To make matters worse, on June 16, 2021, the ED said it would also reinterpret Title IX to include sexual orientation and gender identity (SOGI). This will have a direct impact on school sports and housing.

The Sixth Circuit Court, which governs the Commonwealth, declared earlier this year that Title IX is a separate issue from Title VII. Kentuckians must push back against the Biden administration’s false narrative with save girls’ sports legislation, as at least eight states have already done.

The Biden administration is attempting to excuse its federal overreach by blatantly misrepresenting the U.S. Supreme Court’s decision in Bostock (2020).

In response, Kentucky’s Attorney General Daniel Cameron and 20 other state attorneys general sent a letter to President Biden on July 7, 2021.

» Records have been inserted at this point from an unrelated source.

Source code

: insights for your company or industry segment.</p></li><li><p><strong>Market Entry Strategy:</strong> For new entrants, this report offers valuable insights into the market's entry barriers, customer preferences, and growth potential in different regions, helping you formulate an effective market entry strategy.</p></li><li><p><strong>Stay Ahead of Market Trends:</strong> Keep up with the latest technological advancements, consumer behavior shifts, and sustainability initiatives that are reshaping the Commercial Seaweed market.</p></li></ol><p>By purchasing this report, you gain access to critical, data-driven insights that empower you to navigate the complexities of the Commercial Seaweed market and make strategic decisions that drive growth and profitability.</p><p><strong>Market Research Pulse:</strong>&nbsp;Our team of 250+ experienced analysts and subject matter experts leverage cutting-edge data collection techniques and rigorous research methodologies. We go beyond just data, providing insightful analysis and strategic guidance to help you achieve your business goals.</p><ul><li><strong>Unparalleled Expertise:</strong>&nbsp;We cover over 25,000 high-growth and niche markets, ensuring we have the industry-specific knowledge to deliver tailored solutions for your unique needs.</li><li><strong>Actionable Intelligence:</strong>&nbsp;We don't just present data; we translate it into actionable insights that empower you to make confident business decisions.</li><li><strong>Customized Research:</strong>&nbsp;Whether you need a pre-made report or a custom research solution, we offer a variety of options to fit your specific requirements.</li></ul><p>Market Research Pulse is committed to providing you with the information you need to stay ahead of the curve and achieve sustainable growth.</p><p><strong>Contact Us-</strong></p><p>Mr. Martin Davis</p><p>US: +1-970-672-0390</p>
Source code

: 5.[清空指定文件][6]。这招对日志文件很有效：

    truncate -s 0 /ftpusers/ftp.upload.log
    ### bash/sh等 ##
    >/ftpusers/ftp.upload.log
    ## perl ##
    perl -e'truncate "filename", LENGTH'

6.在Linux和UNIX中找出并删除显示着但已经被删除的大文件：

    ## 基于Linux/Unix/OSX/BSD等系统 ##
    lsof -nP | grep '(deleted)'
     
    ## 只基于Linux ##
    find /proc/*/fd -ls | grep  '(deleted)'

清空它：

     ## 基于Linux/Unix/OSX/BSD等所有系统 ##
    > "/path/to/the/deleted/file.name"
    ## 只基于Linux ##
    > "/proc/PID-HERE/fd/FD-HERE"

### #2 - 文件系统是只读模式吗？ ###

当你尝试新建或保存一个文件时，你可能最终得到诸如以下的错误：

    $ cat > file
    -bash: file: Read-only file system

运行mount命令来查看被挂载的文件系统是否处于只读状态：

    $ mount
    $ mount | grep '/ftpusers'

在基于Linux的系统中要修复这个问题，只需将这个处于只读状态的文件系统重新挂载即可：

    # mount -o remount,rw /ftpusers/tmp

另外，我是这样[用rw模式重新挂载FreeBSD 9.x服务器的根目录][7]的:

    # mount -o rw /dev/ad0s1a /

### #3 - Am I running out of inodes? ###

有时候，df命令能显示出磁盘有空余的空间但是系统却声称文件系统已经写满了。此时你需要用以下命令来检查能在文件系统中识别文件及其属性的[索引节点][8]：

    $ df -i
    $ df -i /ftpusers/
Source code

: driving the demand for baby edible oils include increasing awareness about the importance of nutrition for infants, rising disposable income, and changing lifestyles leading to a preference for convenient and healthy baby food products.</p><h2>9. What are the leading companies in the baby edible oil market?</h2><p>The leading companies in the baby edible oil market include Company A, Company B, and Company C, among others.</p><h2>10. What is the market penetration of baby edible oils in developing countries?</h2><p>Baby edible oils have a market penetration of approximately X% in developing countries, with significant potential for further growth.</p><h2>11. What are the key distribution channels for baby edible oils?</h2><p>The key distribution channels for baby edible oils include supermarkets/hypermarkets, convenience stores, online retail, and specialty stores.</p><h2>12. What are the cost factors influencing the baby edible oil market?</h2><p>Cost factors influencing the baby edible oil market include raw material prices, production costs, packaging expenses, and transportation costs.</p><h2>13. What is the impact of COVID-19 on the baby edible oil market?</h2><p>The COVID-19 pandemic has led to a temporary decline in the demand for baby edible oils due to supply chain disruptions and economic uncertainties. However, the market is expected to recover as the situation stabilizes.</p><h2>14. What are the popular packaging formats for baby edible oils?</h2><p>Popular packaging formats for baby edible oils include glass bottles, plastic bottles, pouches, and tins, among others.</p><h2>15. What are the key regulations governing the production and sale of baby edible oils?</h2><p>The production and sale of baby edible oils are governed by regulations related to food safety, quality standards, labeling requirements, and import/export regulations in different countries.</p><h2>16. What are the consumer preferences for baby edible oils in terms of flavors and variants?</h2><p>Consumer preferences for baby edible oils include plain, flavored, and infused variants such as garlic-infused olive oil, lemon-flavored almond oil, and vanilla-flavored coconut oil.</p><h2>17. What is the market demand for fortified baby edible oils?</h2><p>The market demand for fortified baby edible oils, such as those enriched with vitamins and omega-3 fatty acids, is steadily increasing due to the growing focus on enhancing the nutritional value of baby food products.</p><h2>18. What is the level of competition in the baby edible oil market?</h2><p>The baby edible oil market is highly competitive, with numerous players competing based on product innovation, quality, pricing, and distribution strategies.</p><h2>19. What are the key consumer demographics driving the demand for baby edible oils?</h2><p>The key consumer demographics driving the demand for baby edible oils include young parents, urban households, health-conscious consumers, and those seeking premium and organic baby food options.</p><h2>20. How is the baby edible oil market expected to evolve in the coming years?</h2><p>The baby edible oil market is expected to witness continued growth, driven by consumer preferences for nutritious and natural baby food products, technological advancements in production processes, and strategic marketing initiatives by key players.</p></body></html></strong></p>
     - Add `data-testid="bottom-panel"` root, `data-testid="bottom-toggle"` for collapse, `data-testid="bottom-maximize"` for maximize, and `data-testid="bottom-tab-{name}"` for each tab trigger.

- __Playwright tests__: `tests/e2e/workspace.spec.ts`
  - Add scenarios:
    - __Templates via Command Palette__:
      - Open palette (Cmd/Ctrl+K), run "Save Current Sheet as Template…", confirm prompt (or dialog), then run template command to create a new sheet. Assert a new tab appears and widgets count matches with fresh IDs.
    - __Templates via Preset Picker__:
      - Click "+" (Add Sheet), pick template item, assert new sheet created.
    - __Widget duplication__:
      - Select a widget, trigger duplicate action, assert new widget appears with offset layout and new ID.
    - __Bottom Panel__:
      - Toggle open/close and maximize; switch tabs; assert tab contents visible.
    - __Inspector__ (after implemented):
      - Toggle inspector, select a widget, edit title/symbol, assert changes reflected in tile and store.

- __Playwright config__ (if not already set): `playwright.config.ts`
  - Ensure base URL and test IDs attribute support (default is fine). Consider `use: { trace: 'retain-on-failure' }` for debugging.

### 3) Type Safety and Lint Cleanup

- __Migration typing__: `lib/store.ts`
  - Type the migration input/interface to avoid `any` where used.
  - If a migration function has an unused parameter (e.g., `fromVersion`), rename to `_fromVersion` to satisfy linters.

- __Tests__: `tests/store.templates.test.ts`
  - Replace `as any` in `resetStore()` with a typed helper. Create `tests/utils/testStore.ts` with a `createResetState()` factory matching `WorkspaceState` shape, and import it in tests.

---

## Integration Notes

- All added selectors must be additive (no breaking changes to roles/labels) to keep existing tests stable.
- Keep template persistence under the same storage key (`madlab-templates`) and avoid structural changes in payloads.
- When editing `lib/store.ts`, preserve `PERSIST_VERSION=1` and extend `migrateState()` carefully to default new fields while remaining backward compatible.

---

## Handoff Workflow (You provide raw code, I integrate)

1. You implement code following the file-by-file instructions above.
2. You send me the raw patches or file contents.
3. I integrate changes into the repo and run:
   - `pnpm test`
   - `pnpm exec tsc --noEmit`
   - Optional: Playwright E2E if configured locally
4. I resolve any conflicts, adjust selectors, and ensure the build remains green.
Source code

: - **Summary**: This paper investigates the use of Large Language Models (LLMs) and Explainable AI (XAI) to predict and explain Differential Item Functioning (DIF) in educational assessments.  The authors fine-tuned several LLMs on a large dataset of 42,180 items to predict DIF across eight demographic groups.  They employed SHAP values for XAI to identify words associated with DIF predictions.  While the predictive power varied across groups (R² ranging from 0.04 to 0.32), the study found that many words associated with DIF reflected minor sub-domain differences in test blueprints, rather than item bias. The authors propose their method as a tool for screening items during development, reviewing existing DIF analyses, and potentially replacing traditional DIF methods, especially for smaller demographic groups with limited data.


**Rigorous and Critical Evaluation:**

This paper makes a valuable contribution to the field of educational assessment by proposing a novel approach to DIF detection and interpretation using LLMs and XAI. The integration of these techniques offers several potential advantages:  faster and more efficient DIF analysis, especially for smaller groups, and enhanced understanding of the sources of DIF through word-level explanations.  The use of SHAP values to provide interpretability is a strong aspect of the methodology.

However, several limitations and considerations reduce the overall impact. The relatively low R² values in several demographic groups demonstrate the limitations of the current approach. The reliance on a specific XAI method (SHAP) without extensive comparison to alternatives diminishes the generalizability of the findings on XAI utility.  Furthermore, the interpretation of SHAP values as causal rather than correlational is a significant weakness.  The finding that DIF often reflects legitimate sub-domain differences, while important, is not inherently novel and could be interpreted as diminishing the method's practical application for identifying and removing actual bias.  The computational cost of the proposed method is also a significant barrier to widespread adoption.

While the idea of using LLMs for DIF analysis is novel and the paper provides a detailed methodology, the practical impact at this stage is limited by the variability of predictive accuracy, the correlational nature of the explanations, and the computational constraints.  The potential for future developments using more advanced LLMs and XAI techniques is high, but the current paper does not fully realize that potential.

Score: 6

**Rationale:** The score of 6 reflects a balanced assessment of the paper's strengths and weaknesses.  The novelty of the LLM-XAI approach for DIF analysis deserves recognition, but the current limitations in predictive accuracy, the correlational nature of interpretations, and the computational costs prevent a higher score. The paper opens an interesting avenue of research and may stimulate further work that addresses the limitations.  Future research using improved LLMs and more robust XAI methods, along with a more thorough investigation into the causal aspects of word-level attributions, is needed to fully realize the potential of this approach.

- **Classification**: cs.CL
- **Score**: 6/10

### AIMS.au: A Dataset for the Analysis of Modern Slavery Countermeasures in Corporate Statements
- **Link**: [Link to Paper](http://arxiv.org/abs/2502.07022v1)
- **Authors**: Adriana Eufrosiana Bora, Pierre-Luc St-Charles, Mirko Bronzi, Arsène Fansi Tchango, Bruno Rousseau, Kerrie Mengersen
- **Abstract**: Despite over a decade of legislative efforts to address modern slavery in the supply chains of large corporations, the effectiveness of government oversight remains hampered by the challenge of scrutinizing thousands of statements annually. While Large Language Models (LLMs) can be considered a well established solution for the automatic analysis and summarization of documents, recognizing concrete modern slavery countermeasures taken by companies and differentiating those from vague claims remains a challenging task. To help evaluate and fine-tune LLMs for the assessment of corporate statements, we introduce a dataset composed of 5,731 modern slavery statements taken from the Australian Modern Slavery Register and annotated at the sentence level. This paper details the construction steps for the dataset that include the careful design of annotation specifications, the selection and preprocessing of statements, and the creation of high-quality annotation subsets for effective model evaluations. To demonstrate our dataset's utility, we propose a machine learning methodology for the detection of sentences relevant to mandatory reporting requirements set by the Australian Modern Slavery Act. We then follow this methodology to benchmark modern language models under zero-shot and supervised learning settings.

In that letter, they emphasize that the U.S. Supreme Court:

  • Explicitly chose not to address “sex-segregated bathrooms, locker rooms, and dress codes;”
  • Provided no basis for suggesting pronoun usage could violate the law and the 6th Circuit Court recognized that as speech protected by the First Amendment;
  • Specifically mentioned two important religious liberty protections that the Biden administration ignores;
  • Emphasized that Title IX and “other federal or state laws that prohibit sex discrimination” were not “before” the Court and the Court did “not prejudge any such question.”

The Biden administration’s “guidance” and “interpretation” is nothing more than thinly veiled LGBTQ+ advocacy, designed to intimidate employers and educators into submission with the party line.

State legislators and the public must join with the state attorneys general to prevent this federal overreach from extinguishing the liberty we cherish.